─── Текст

GridSearchCV(cv=10, estimator=ElasticNet(), n_jobs=-1,
             param_grid={'alpha': array([1.00000000e-03, 1.09698580e-03, 1.20337784e-03, 1.32008840e-03,
       1.44811823e-03, 1.58856513e-03, 1.74263339e-03, 1.91164408e-03,
       2.09704640e-03, 2.30043012e-03, 2.52353917e-03, 2.76828663e-03,
       3.03677112e-03, 3.33129479e-03, 3.65438307e-03, 4.00880633e-03,
       4.39760361e-03, 4.82410870e-03, 5...
       0.30612245, 0.32653061, 0.34693878, 0.36734694, 0.3877551 ,
       0.40816327, 0.42857143, 0.44897959, 0.46938776, 0.48979592,
       0.51020408, 0.53061224, 0.55102041, 0.57142857, 0.59183673,
       0.6122449 , 0.63265306, 0.65306122, 0.67346939, 0.69387755,
       0.71428571, 0.73469388, 0.75510204, 0.7755102 , 0.79591837,
       0.81632653, 0.83673469, 0.85714286, 0.87755102, 0.89795918,
       0.91836735, 0.93877551, 0.95918367, 0.97959184, 1.        ])},
             verbose=2)

In [74]:
print("Наилучшие гиперпараметры:", grid_elast.best_params_, "Наилучшая оценка предсказания:", grid_elast.best_score_)

──────
─── Набор записей

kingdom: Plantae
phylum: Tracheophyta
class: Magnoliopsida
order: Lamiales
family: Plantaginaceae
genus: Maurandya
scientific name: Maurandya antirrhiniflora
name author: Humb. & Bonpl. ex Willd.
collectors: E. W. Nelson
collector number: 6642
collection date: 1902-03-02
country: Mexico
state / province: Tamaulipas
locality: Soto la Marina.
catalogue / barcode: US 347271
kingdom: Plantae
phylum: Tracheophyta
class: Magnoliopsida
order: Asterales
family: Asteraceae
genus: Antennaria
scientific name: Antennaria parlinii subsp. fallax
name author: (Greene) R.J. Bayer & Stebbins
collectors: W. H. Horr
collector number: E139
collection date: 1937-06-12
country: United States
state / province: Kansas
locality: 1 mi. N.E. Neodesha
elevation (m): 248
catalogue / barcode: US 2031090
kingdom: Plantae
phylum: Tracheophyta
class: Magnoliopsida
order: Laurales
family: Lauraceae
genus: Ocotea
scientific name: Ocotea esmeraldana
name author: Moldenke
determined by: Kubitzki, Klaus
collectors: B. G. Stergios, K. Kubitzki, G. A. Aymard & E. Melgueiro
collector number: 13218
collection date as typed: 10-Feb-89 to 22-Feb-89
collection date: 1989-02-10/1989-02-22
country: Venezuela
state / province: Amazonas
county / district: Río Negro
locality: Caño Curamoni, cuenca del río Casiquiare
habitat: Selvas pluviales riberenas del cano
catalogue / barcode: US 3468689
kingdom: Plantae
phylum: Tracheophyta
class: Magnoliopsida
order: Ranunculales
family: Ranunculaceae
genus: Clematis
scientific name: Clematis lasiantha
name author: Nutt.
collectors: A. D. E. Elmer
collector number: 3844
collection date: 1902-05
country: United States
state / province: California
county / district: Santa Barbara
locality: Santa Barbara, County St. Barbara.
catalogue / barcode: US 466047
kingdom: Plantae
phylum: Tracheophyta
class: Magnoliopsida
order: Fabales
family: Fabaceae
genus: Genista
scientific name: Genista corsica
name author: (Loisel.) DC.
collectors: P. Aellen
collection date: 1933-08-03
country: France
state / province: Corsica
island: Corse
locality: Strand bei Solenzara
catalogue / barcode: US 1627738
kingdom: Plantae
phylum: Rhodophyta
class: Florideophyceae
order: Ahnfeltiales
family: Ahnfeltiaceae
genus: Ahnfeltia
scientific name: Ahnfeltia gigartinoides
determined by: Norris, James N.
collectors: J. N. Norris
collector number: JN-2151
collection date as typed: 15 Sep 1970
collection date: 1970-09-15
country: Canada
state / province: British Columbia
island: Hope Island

──────

Какая модель передана в GridSearchCV в качестве параметра estimator во фрагменте кода? Записи здесь никакой роли не играют.

Ответ = В качестве estimator передана модель ElasticNet().